The only real benefit to the program is that it gives you access to a Marco Island property. The other properties do not seem to be lighting the world on fire.
I do not think I will be converting, too expensive. I think I will be picking up point packages at a fraction  of the price and let them come crawling to me for a reasonable conversion fee.


Good Luck!!!!!!


----------



## heymrbe (Sep 25, 2010)

*summer bay crown club*

Summer Bay's Crown Club points are exactly like RCI Global points. They exchange 1 for 1.  Converting to points from weeks is a seperate issue. You have to decide if it's right for you and the way you travel. Crown Club is more than just a conversion. It offers some other benefits to points management. Free exchanges within Summer Bay, priority access to all Summer Bay properties, not just your home resort but the best feature is two additional years to bank or borrow points with no fees. RCI Global points only offer two years, with Crown Club you get up to 4 years. (Disclaimer: I work for Summer Bay, but will offer you straight answers if you have any additional questions.)


----------



## DeniseM (Sep 25, 2010)

When you use the search function, be sure you look at the date - the question you answered was asked 17 mos. ago.

While we welcome your expertise on TUG, please note that we have a strict no advertising/self-promotion rule.  Here are the posting rules for more info.


----------



## sjuhawk_jd (Sep 26, 2010)

heymrbe said:


> Summer Bay's Crown Club points are exactly like RCI Global points. They exchange 1 for 1.  Converting to points from weeks is a seperate issue. You have to decide if it's right for you and the way you travel. Crown Club is more than just a conversion. It offers some other benefits to points management.

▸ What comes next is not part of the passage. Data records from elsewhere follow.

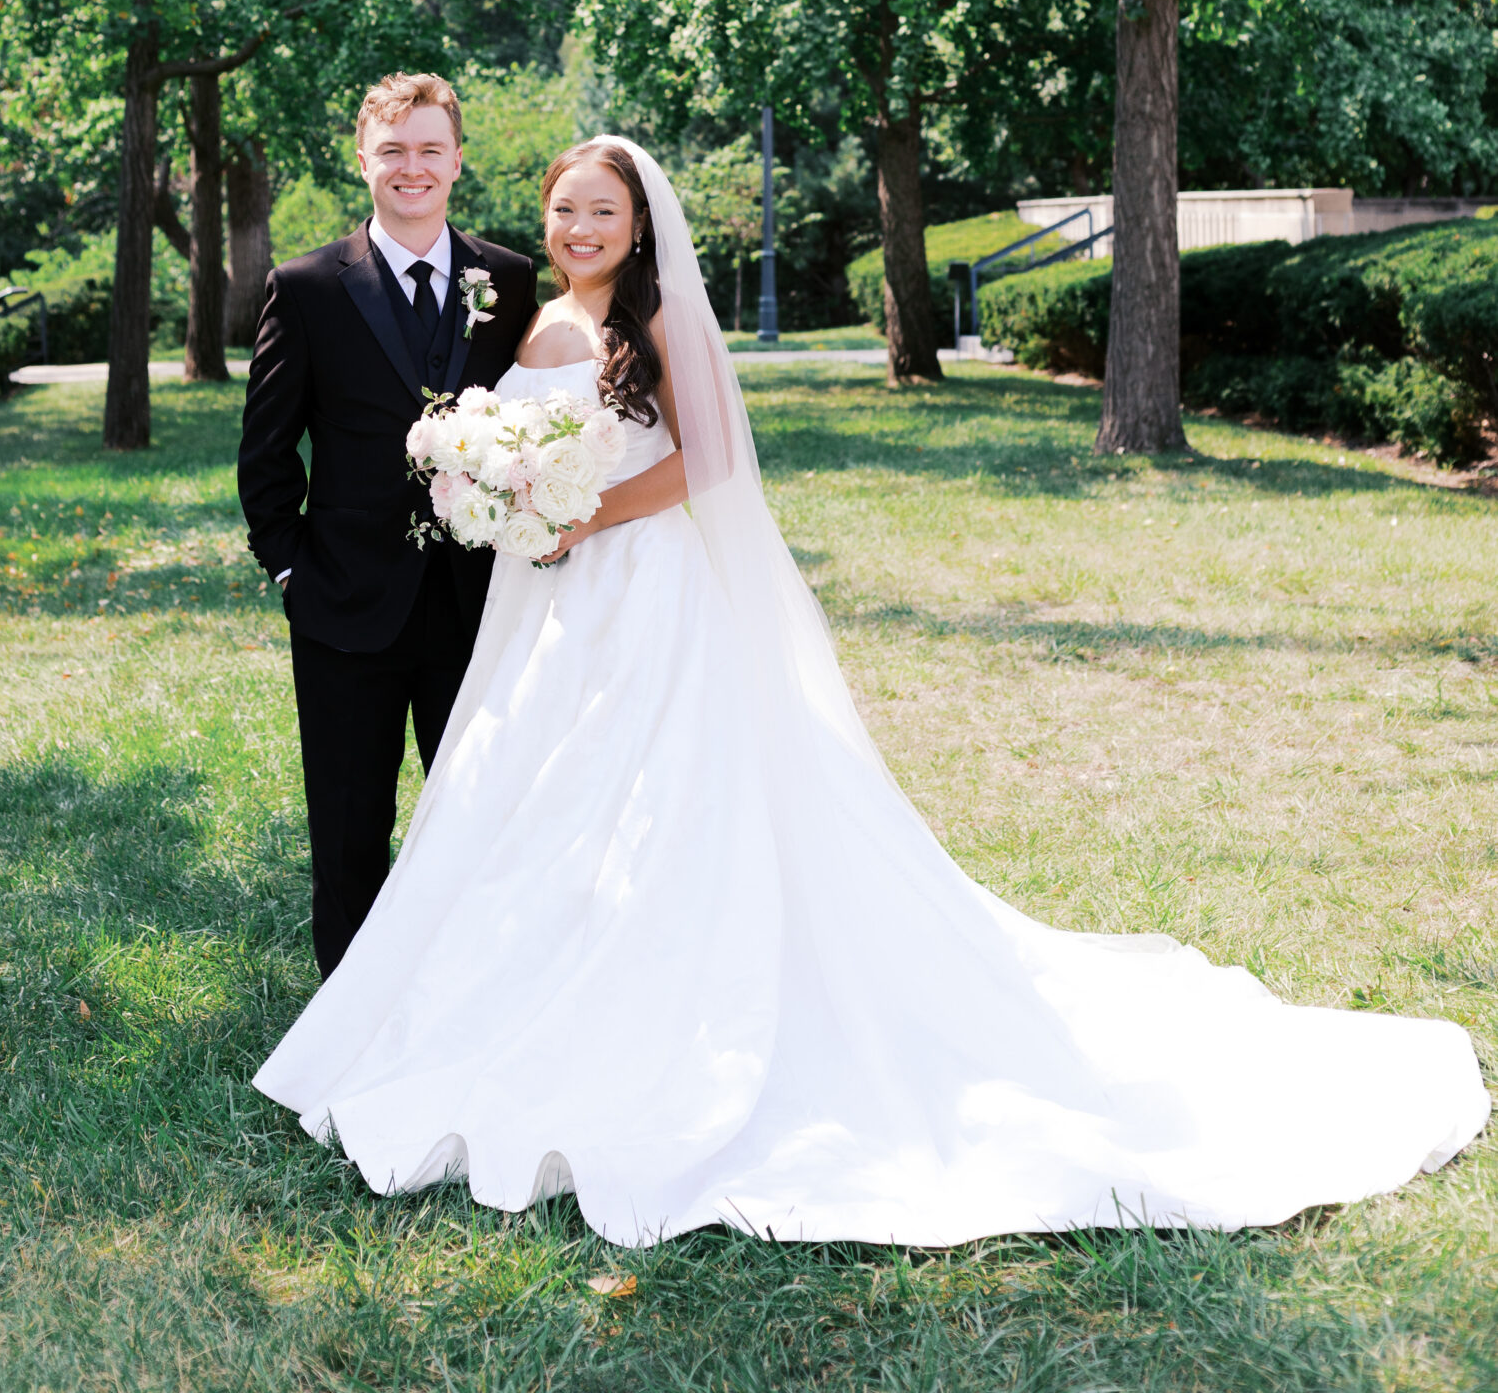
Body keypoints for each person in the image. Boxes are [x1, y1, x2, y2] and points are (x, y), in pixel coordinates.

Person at [254, 135, 1488, 1248]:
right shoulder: (518, 315)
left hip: (639, 597)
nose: (580, 229)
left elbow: (709, 459)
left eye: (601, 211)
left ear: (639, 225)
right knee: (530, 814)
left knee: (658, 800)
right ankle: (499, 1015)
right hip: (542, 613)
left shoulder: (658, 319)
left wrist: (573, 512)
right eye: (566, 208)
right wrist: (497, 492)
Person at [236, 72, 536, 979]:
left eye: (430, 149)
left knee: (480, 820)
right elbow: (266, 452)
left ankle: (464, 1005)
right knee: (349, 828)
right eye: (393, 150)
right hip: (342, 606)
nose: (413, 167)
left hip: (480, 606)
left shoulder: (509, 280)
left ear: (457, 160)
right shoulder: (306, 287)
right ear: (363, 158)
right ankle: (348, 1029)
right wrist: (291, 570)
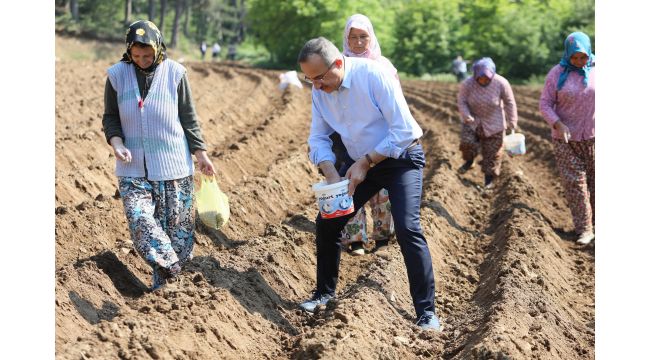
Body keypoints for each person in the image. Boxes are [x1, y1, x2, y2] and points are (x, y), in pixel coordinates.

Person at [298, 37, 441, 331]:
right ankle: (324, 294)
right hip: (360, 161)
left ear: (338, 64)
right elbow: (318, 137)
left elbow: (404, 130)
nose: (316, 86)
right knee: (329, 221)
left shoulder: (373, 75)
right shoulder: (320, 90)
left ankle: (426, 312)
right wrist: (331, 173)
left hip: (401, 157)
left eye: (320, 78)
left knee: (407, 227)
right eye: (309, 79)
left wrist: (365, 162)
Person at [102, 20, 216, 290]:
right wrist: (116, 143)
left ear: (158, 48)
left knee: (178, 236)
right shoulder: (117, 75)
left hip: (174, 167)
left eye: (148, 55)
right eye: (136, 55)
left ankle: (168, 294)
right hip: (132, 169)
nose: (142, 60)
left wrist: (201, 155)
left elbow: (188, 118)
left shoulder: (175, 73)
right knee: (141, 221)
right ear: (129, 51)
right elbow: (110, 117)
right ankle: (174, 272)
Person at [334, 13, 397, 256]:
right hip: (347, 137)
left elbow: (396, 104)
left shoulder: (384, 66)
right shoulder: (340, 65)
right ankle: (355, 239)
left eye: (363, 37)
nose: (358, 42)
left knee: (382, 188)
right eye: (353, 37)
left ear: (371, 38)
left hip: (380, 136)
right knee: (350, 184)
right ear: (346, 39)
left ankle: (383, 236)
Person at [539, 32, 595, 245]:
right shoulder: (557, 73)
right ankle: (585, 229)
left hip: (594, 137)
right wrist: (557, 123)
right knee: (576, 185)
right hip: (565, 140)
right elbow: (545, 103)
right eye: (575, 57)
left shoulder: (598, 70)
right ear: (568, 55)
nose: (580, 61)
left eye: (583, 57)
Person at [457, 57, 518, 189]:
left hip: (494, 122)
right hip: (472, 121)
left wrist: (512, 120)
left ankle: (488, 181)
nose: (483, 81)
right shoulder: (468, 84)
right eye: (480, 78)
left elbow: (509, 102)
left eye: (487, 78)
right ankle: (469, 161)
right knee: (467, 143)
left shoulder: (501, 83)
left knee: (492, 153)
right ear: (475, 75)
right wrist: (466, 114)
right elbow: (461, 101)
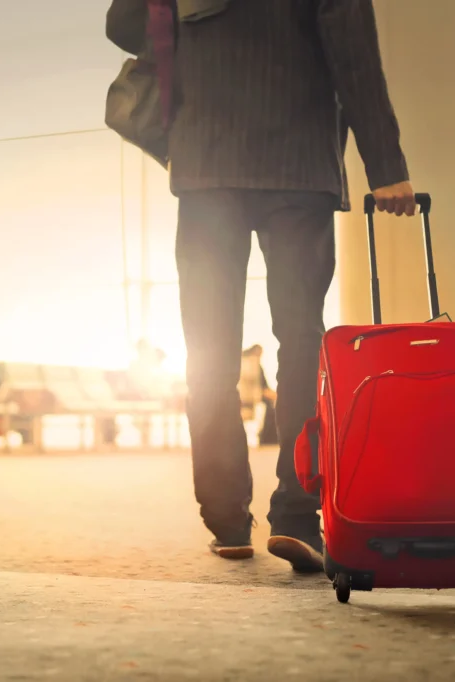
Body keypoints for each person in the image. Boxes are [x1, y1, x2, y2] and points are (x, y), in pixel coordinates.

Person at [106, 0, 415, 569]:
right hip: (298, 162)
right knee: (301, 342)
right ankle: (296, 514)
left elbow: (124, 24)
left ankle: (226, 518)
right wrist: (386, 166)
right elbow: (354, 54)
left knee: (209, 348)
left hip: (206, 160)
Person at [239, 345, 278, 447]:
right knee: (273, 406)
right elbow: (262, 388)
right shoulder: (253, 365)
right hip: (255, 396)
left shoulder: (243, 363)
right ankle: (268, 438)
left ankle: (267, 438)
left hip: (249, 397)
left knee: (273, 403)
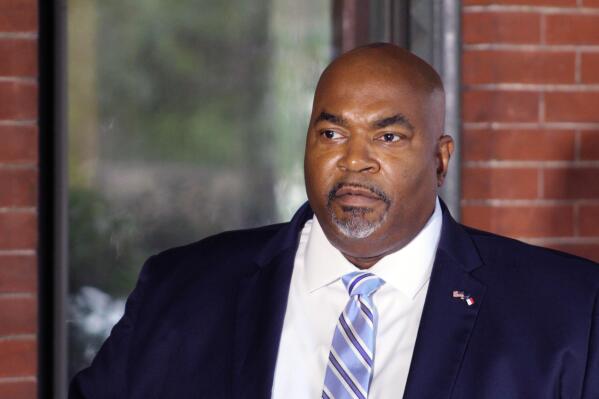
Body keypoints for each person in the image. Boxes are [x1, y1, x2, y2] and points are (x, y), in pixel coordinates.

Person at [69, 43, 599, 399]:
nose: (353, 160)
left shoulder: (566, 311)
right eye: (331, 133)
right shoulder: (181, 288)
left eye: (388, 137)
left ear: (440, 160)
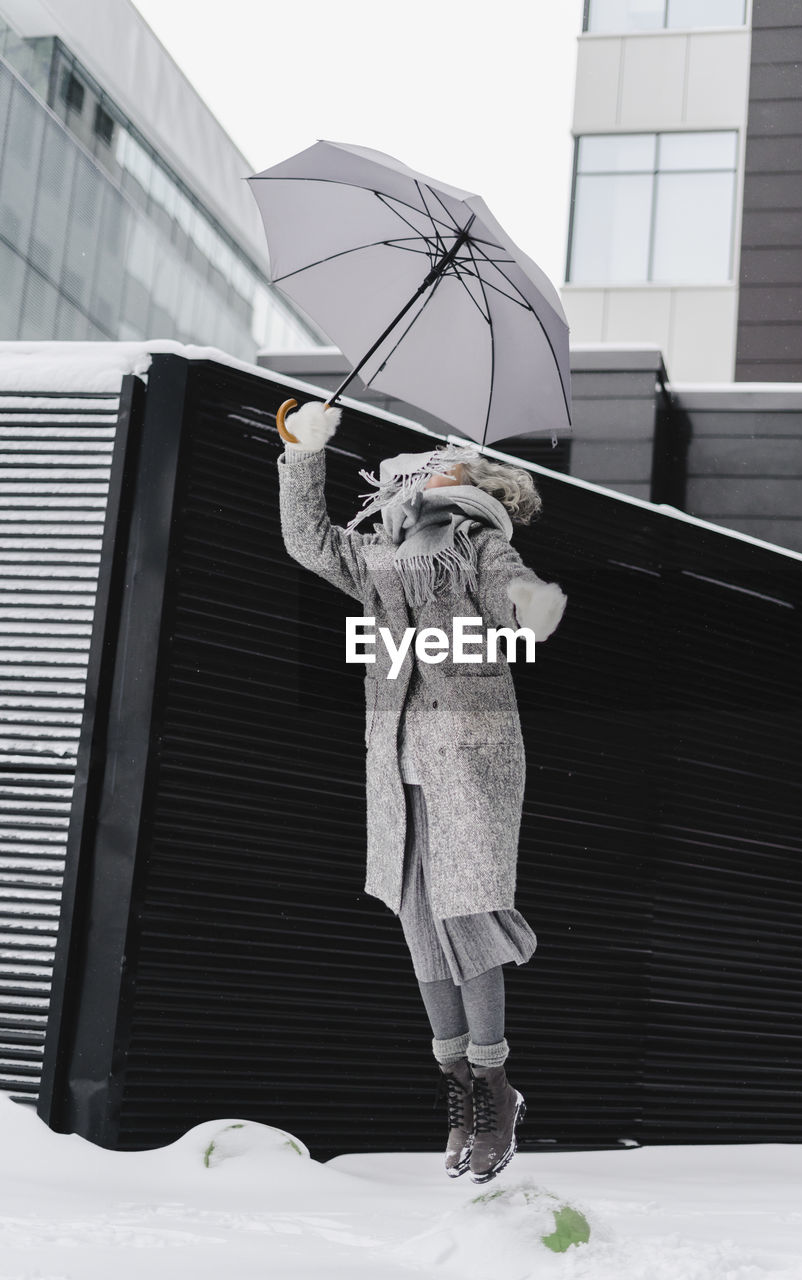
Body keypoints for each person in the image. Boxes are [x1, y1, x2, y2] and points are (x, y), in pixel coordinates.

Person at [277, 399, 567, 1183]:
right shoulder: (382, 553)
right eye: (421, 463)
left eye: (443, 462)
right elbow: (309, 542)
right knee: (419, 927)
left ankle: (496, 1087)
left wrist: (531, 607)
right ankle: (460, 1089)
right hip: (396, 760)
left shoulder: (473, 543)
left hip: (469, 761)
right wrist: (304, 453)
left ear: (467, 482)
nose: (422, 466)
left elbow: (512, 585)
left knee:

Free exchanges within Summer Bay, priority access to all Summer Bay properties, not just your home resort but the best feature is two additional years to bank or borrow points with no fees. RCI Global points only offer two years, with Crown Club you get up to 4 years. (Disclaimer: I work for Summer Bay, but will offer you straight answers if you have any additional questions.)



Summer bay resorts are widely available through RCI most of the times, including prime holiday weeks and they are usually just sitting there. Therefore, I do not see any benefit in getting priority access to summer bay properties. Priority makes sense for Marriott and starwood type resorts, especially high demand ones in Southern California, hawaii, and prime ski weeks etc. I have not seen anyone here on TUG mentioning crown club points since I started this thread over a year ago, so must not be generating any buzz as a worthwhile travel product. I had purchased sunset cove marco island (summer bay resort) in April of 2009 and I was being encouraged to cough up big money to convert to crown club points (by the summer bay resort). Instead, I spent $299 and enrolled in hilton grand vacation club and I receive 9600 points per year (extremely valuable points). I have no desire to every stay at any summer bay resort.


----------